It is through work, says Meher Baba, that you come to purity. Work dedicated to God frees you from responsibility and binding, and by so doing you surrender to Him whom you serve for love. This leads automatically to love for all whom you serve. From Treasures from the Meher Baba Journals, July 1939 issue, article by Kitty Davy, “Come and See”, Part II, page 62.
Ego is the biggest single impediment. A sense of humor is one of the best tools. The disciples who lived with him used to say that when they reviewed who had stayed and who had left, the ones who had left had the least sense of humor. So it follows that if you wanted to stay the course, you had to be able to laugh off disappointments and get on with it.
Cheerfulness, if you have it or can cultivate it, is a big help. Meher Baba made it a condition of being his companion during his “New Life” phase, that a companion should show others the face of cheerfulness, so as not to transmit one’s bad moods when they affect one. This is difficult because it is easy for others to discern a forced or artificial smile.
Believing that you’re such an analytical person that you ought to be able to discern the truth by analysis is another pitfall, a power play by the ego. One disciple used to say about some statement a listener would make, “It is true, [brother or sister] but at the same time it isn’t the whole Truth.” Part of the problem here is that God is infinite, and the infinite contains contradictions. A logic in which either proposition X is true or its negation is true simply doesn’t work.

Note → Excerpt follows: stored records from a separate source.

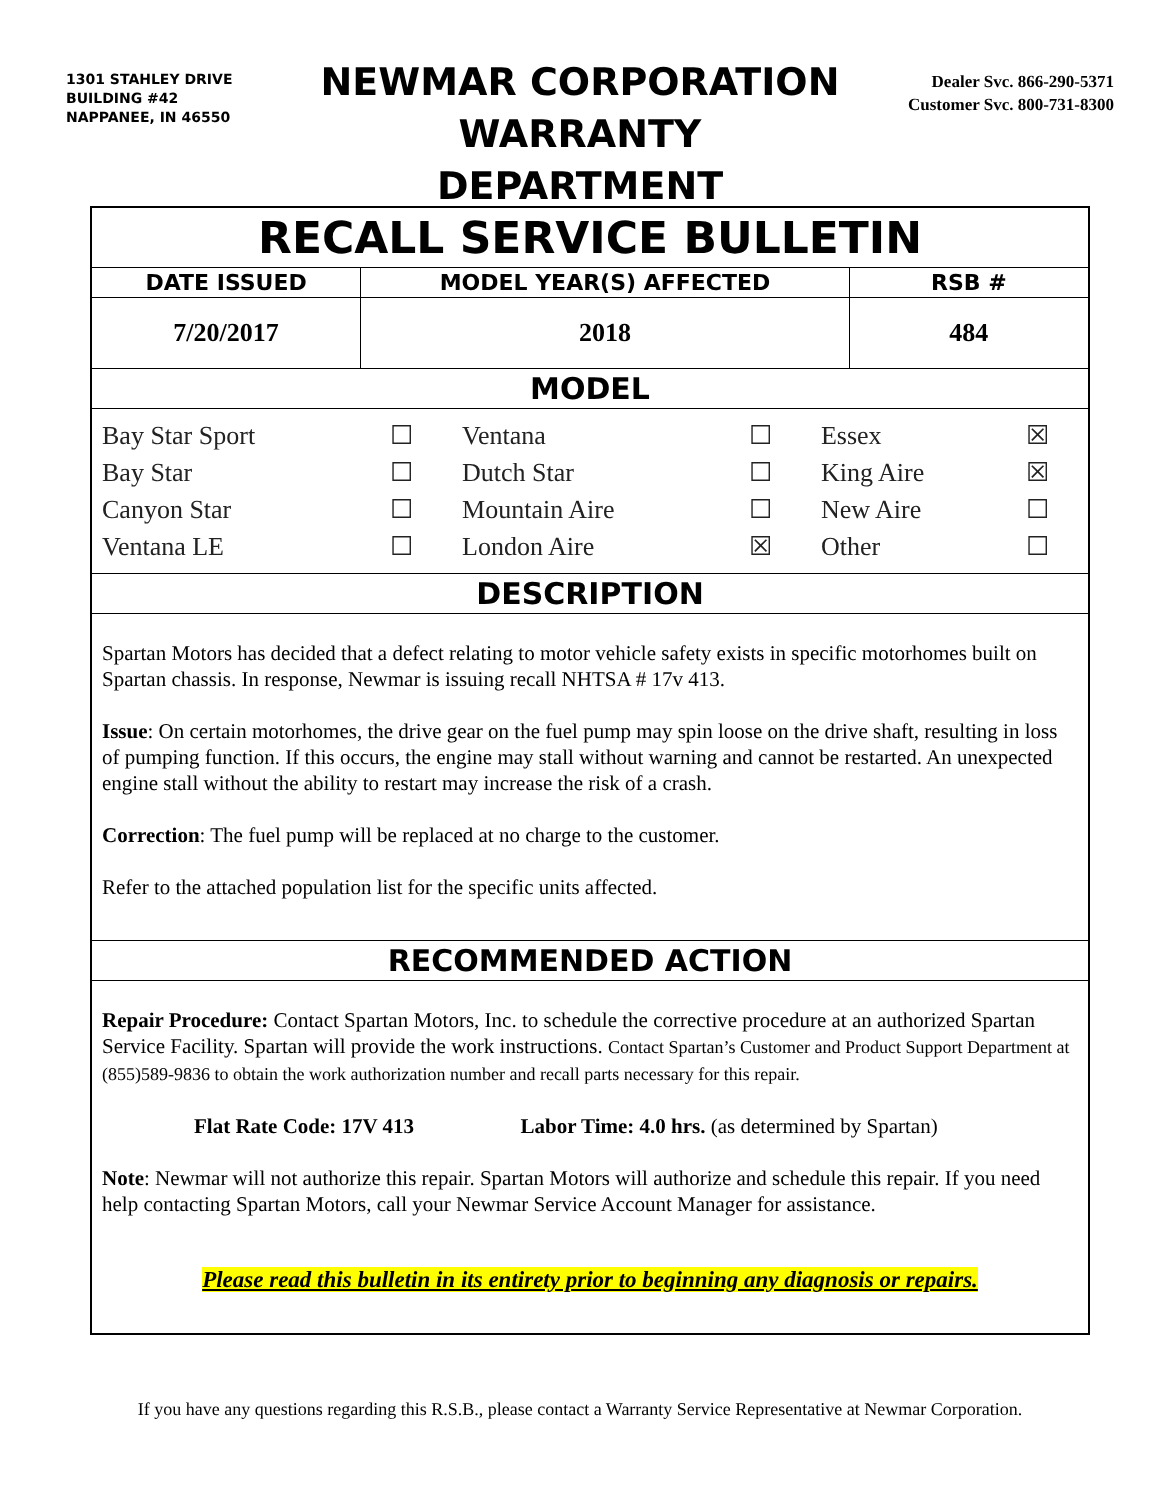1301 STAHLEY DRIVE
BUILDING #42
NAPPANEE, IN 46550
NEWMAR CORPORATION
WARRANTY
DEPARTMENT
Dealer Svc. 866-290-5371
Customer Svc. 800-731-8300
| RECALL SERVICE BULLETIN | | |
| DATE ISSUED | MODEL YEAR(S) AFFECTED | RSB # |
| 7/20/2017 | 2018 | 484 |
| MODEL | | |
| / Bay Star Sport / ☐ / Ventana / ☐ / Essex / ☒ / / Bay Star / ☐ / Dutch Star / ☐ / King Aire / ☒ / / Canyon Star / ☐ / Mountain Aire / ☐ / New Aire / ☐ / / Ventana LE / ☐ / London Aire / ☒ / Other / ☐ / | | |
| DESCRIPTION | | |
| Spartan Motors has decided that a defect relating to motor vehicle safety exists in specific motorhomes built on Spartan chassis. In response, Newmar is issuing recall NHTSA # 17v 413. Issue : On certain motorhomes, the drive gear on the fuel pump may spin loose on the drive shaft, resulting in loss of pumping function. If this occurs, the engine may stall without warning and cannot be restarted. An unexpected engine stall without the ability to restart may increase the risk of a crash. Correction : The fuel pump will be replaced at no charge to the customer. Refer to the attached population list for the specific units affected. | | |
| RECOMMENDED ACTION | | |
| Repair Procedure: Contact Spartan Motors, Inc. to schedule the corrective procedure at an authorized Spartan Service Facility. Spartan will provide the work instructions. Contact Spartan’s Customer and Product Support Department at (855)589-9836 to obtain the work authorization number and recall parts necessary for this repair. Flat Rate Code: 17V 413 Labor Time: 4.0 hrs. (as determined by Spartan) Note : Newmar will not authorize this repair. Spartan Motors will authorize and schedule this repair. If you need help contacting Spartan Motors, call your Newmar Service Account Manager for assistance. Please read this bulletin in its entirety prior to beginning any diagnosis or repairs. | | |
If you have any questions regarding this R.S.B., please contact a Warranty Service Representative at Newmar Corporation.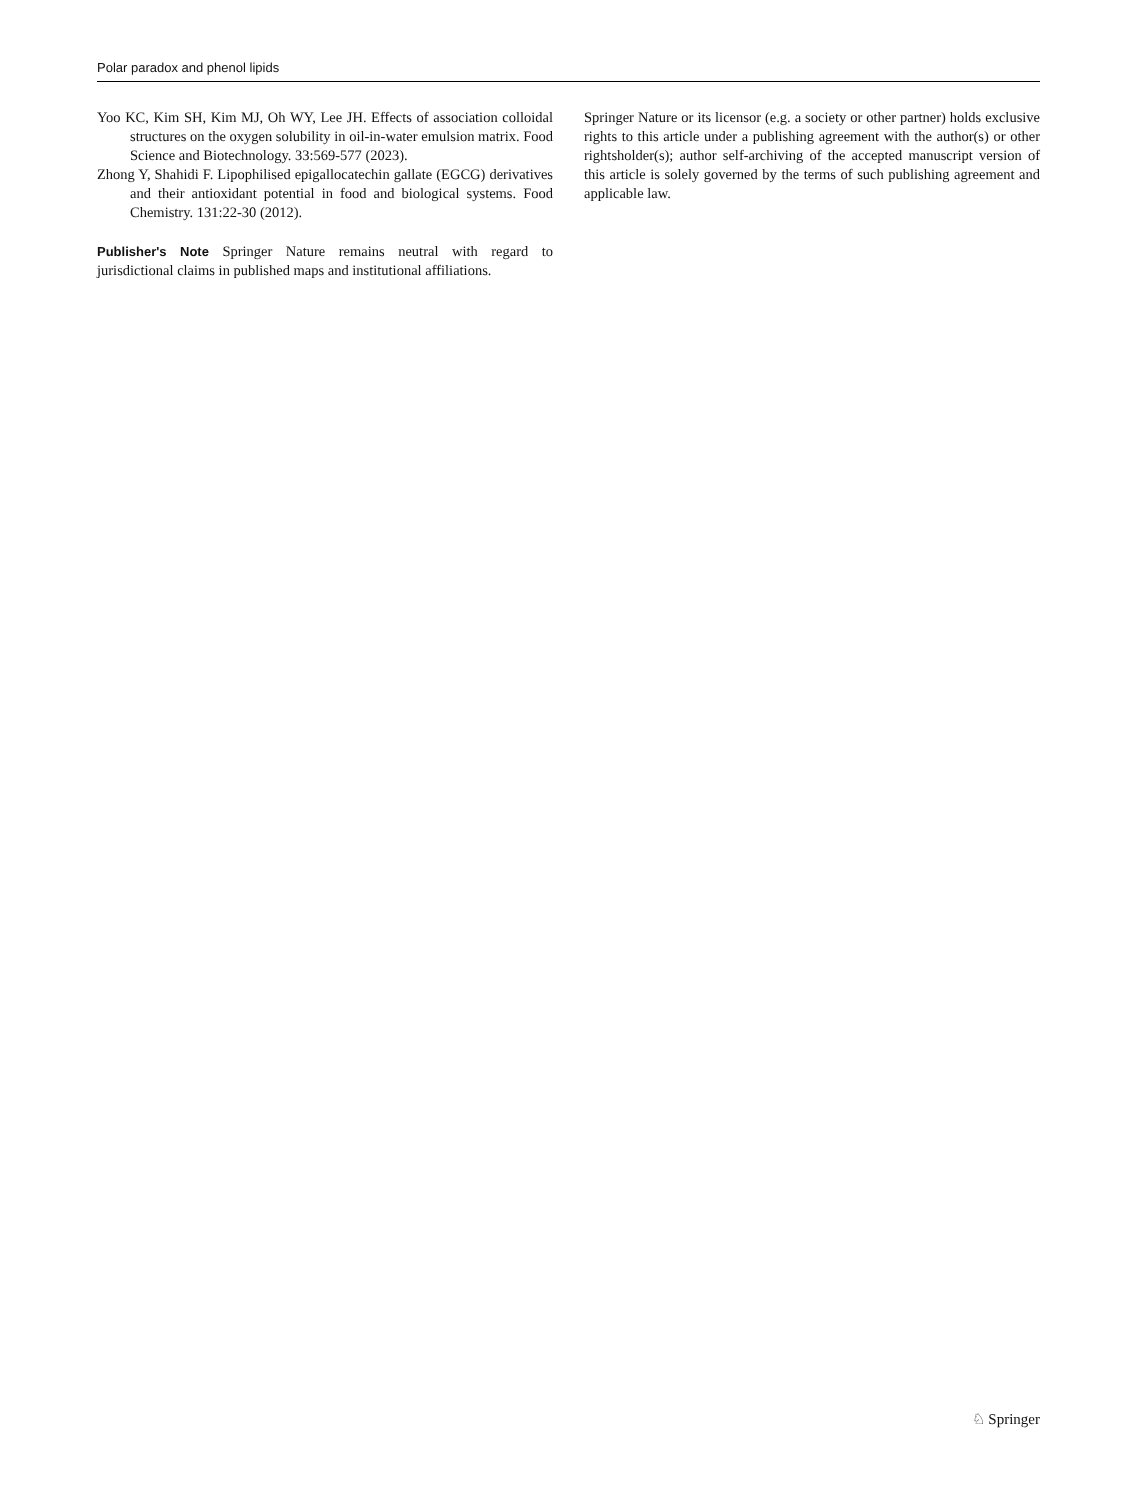Polar paradox and phenol lipids
Yoo KC, Kim SH, Kim MJ, Oh WY, Lee JH. Effects of association colloidal structures on the oxygen solubility in oil-in-water emulsion matrix. Food Science and Biotechnology. 33:569-577 (2023).
Zhong Y, Shahidi F. Lipophilised epigallocatechin gallate (EGCG) derivatives and their antioxidant potential in food and biological systems. Food Chemistry. 131:22-30 (2012).
Publisher's Note Springer Nature remains neutral with regard to jurisdictional claims in published maps and institutional affiliations.
Springer Nature or its licensor (e.g. a society or other partner) holds exclusive rights to this article under a publishing agreement with the author(s) or other rightsholder(s); author self-archiving of the accepted manuscript version of this article is solely governed by the terms of such publishing agreement and applicable law.
♘ Springer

That’s why all the Manichean ideology (“God is good,” “Satan is bad,” and so forth) is a misrepresentation. God is above and beyond all such simple analysis. The reason to be “good” or “bad” is much more subtle. (Discourses, 7th edition, online version, Part 1, ref. page 61 “Good and Evil”)
Think always of me, says Meher Baba, whatever you may be doing, and gradually it will be I doing everything through you. “I” the doer, not you; so what concern do you have with the result?